I need to examine the output of a certain script 1000s of times on a unix platform and check if any of it has changed from before.
I've been doing this:
(script_stuff) | md5sum
and storing this value. I actually don't really need "md5", JUST a simple hash function which I can compare against a stored value to see if its changed. Its okay if there are an occassional false positive.
Is there anything better than md5sum that works faster and generates a fairly usable hash value? The script itself generates a few lines of text - maybe 10-20 on average to max 100 or so.
I had a look at fast md5sum on millions of strings in bash/ubuntu - that's wonderful, but I can't compile a new program. Need a system utility... :(
Additional "background" details:
I've been asked to monitor the DNS record of a set of 1000 or so domains and immediately call certain other scripts if there has been any change. I intend to do a dig xyz +short statement and hash its output and store that, and then check it against a previously stored value. Any change will trigger the other script, otherwise it just goes on. Right now, we're planning on using cron for a set of these 1000, but can think completely diffeerently for "seriously heavy" usage - ~20,000 or so.
I have no idea what the use of such a system would be, I'm just doing this as a job for someone else...
The cksum utility calculates a non-cryptographic CRC checksum.
How big is the output you're checking? A hundred lines max. I'd just save the entire original file then use cmp to see if it's changed. Given that a hash calculation will have to read every byte anyway, the only way you'll get an advantage from a checksum type calculation is if the cost of doing it is less than reading two files of that size.
And cmp won't give you any false positives or negatives :-)
pax> echo hello >qq1.txt
pax> echo goodbye >qq2.txt
pax> cp qq1.txt qq3.txt
pax> cmp qq1.txt qq2.txt >/dev/null
pax> echo $?
pax> cmp qq1.txt qq3.txt >/dev/null
pax> echo $?
Based on your question update:
I've been asked to monitor the DNS record of a set of 1000 or so domains and immediately call certain other scripts if there has been any change. I intend to do a dig xyz +short statement and hash its output and store that, and then check it against a previously stored value. Any change will trigger the other script, otherwise it just goes on. Right now, we're planning on using cron for a set of these 1000, but can think completely diffeerently for "seriously heavy" usage - ~20,000 or so.
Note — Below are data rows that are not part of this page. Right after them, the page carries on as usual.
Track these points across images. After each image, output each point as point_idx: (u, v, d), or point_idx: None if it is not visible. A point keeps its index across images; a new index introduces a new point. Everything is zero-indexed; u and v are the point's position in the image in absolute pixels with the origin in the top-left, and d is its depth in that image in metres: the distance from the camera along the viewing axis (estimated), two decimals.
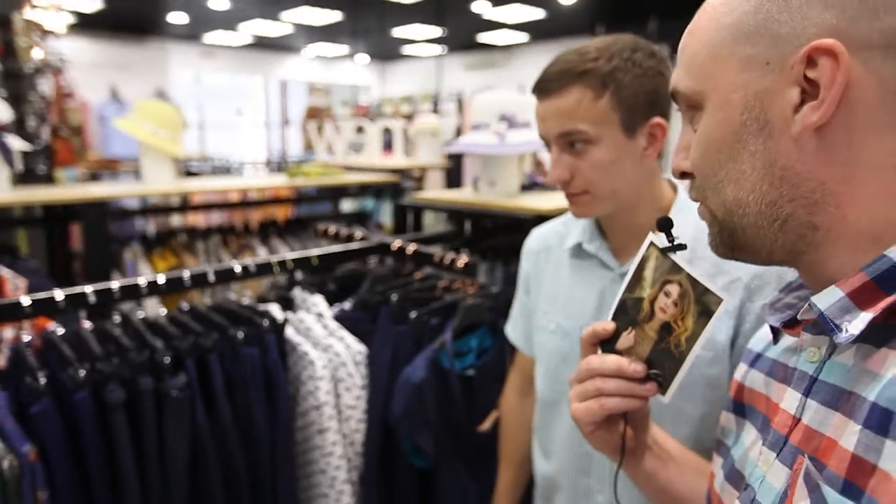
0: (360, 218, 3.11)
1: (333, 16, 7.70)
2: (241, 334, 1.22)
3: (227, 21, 8.17)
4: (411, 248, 1.55)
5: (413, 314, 1.40)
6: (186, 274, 1.25)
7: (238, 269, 1.34)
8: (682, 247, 0.62)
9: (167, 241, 2.49)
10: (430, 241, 1.89)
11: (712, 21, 0.51)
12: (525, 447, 1.23)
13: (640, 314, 0.64)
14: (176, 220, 3.42)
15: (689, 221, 0.97)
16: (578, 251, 1.06)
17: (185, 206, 3.23)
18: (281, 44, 9.99)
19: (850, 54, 0.44)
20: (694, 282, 0.60)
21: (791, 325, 0.55)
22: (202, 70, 10.29)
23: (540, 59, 8.80)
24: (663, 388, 0.62)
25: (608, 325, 0.66)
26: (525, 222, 1.72)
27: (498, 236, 2.16)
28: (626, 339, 0.65)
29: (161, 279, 1.21)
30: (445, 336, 1.41)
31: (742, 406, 0.61)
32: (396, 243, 1.59)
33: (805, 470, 0.46)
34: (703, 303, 0.59)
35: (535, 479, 1.18)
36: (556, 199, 1.92)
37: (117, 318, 1.23)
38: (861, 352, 0.46)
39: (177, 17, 7.91)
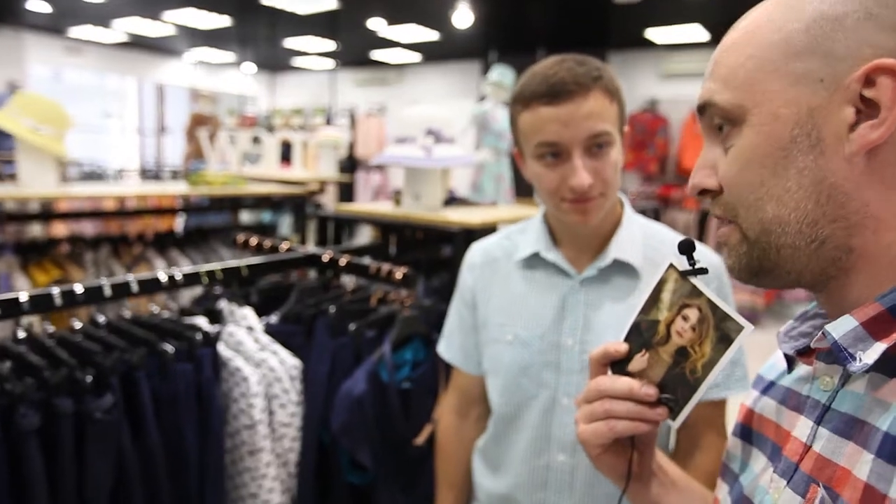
0: (263, 231, 2.98)
1: (221, 20, 7.35)
2: (171, 349, 1.12)
3: (99, 16, 7.51)
4: (344, 259, 1.51)
5: (352, 326, 1.37)
6: (107, 284, 1.13)
7: (164, 278, 1.23)
8: (704, 270, 0.61)
9: (47, 251, 2.22)
10: (354, 254, 1.86)
11: (756, 37, 0.51)
12: (465, 469, 1.21)
13: (656, 337, 0.63)
14: (36, 229, 3.06)
15: (634, 233, 1.06)
16: (532, 261, 1.08)
17: (50, 213, 2.90)
18: (160, 45, 9.35)
19: None
20: (714, 307, 0.59)
21: (805, 352, 0.55)
22: (65, 66, 9.36)
23: (432, 80, 8.97)
24: (674, 414, 0.61)
25: (621, 346, 0.64)
26: (453, 235, 1.75)
27: (418, 250, 2.18)
28: (639, 361, 0.64)
29: (79, 289, 1.09)
30: (384, 348, 1.39)
31: (750, 431, 0.61)
32: (328, 254, 1.55)
33: (819, 499, 0.45)
34: (722, 329, 0.58)
35: (476, 498, 1.17)
36: (479, 214, 1.97)
37: (21, 334, 1.08)
38: (873, 381, 0.46)
39: (37, 6, 7.14)
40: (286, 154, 5.00)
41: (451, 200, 2.19)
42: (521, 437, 1.06)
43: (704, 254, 0.99)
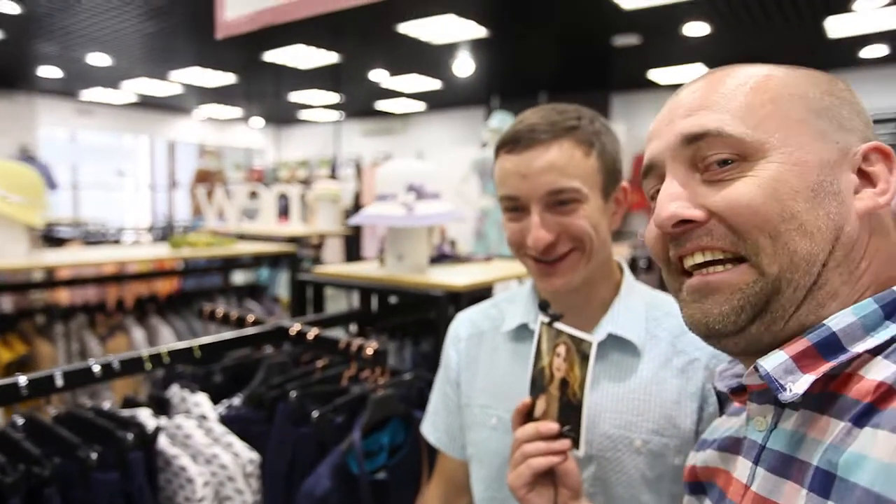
0: (254, 291, 2.85)
1: (226, 78, 7.47)
2: (94, 455, 0.97)
3: (108, 79, 7.68)
4: (312, 333, 1.37)
5: (315, 413, 1.21)
6: (22, 381, 0.99)
7: (97, 368, 1.09)
8: (560, 316, 0.77)
9: (15, 324, 2.10)
10: (332, 322, 1.71)
11: (773, 86, 0.53)
12: None
13: (544, 380, 0.77)
14: (38, 296, 2.96)
15: (634, 304, 0.91)
16: (521, 333, 0.96)
17: (49, 281, 2.81)
18: (169, 104, 9.54)
19: None
20: (572, 337, 0.74)
21: (738, 392, 0.58)
22: (78, 128, 9.55)
23: (437, 128, 9.02)
24: (576, 443, 0.73)
25: (526, 401, 0.78)
26: (437, 299, 1.60)
27: (406, 313, 2.03)
28: (539, 405, 0.78)
29: None
30: (354, 436, 1.23)
31: (701, 485, 0.62)
32: (295, 328, 1.40)
33: None
34: (581, 350, 0.73)
35: None
36: (468, 274, 1.82)
37: None
38: (803, 418, 0.49)
39: (49, 72, 7.31)
40: (286, 208, 4.93)
41: (441, 258, 2.05)
42: None
43: (697, 344, 0.87)
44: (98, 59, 6.57)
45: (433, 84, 7.69)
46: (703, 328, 0.53)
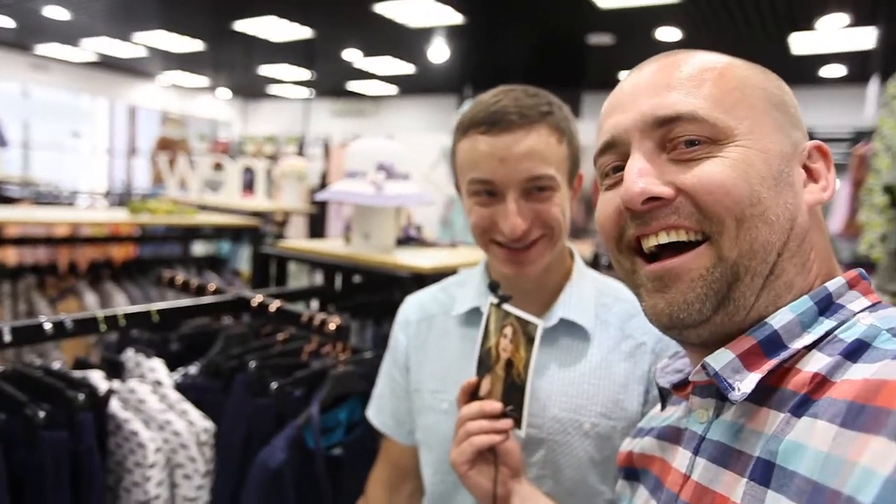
0: (214, 263, 2.79)
1: (193, 44, 7.24)
2: (41, 414, 0.94)
3: (66, 34, 7.34)
4: (275, 305, 1.35)
5: (274, 385, 1.20)
6: None
7: (48, 326, 1.05)
8: (509, 297, 0.78)
9: None
10: (295, 297, 1.70)
11: (737, 75, 0.54)
12: None
13: (491, 360, 0.78)
14: None
15: (585, 290, 0.94)
16: (472, 317, 0.95)
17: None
18: (131, 66, 9.19)
19: None
20: (519, 319, 0.76)
21: (680, 386, 0.59)
22: (31, 83, 9.10)
23: (408, 113, 8.96)
24: (518, 423, 0.75)
25: (472, 379, 0.80)
26: (402, 280, 1.60)
27: (369, 293, 2.02)
28: (484, 385, 0.79)
29: None
30: (312, 410, 1.22)
31: (635, 471, 0.63)
32: (257, 299, 1.38)
33: None
34: (527, 332, 0.75)
35: None
36: (434, 257, 1.83)
37: None
38: (743, 409, 0.50)
39: (0, 21, 6.95)
40: (250, 182, 4.83)
41: (406, 240, 2.05)
42: None
43: (644, 328, 0.89)
44: (55, 11, 6.28)
45: (407, 68, 7.63)
46: (667, 318, 0.52)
I'm not sure you need to worry too much about the file I/O. The following script executed dig +short 5000 times first with file I/O then with output to /dev/null (by changing the comments).
rm -rf qqtemp
mkdir qqtemp
((i = 0))
while [[ $i -ne 5000 ]] ; do
#dig +short >qqtemp/$i
dig +short >/dev/null
((i = i + 1))
The elapsed times at 5 runs each are:
File I/O | /dev/null
3:09 | 1:52
2:54 | 2:33
2:43 | 3:04
2:49 | 2:38
2:33 | 3:08
After removing the outliers and averaging, the results are 2:49 for the file I/O and 2:45 for the /dev/null. The time difference is four seconds for 5000 iterations, only 1/1250th of a second per item.
However, since an iteration over the 5000 takes up to three minutes, that's how long it will take maximum to detect a problem (a minute and a half on average). If that's not acceptable, you need to move away from bash to another tool.
Given that a single dig only takes about 0.012 seconds, you should theoretically do 5000 in sixty seconds assuming your checking tool takes no time at all. You may be better off doing something like this in Perl and using an associative array to store the output from dig.
Perl's semi-compiled nature means that it will probably run substantially faster than a bash script and Perl's fancy stuff will make the job a lot easier. However, you're unlikely to get that 60-second time much lower just because that's how long it takes to run the dig commands.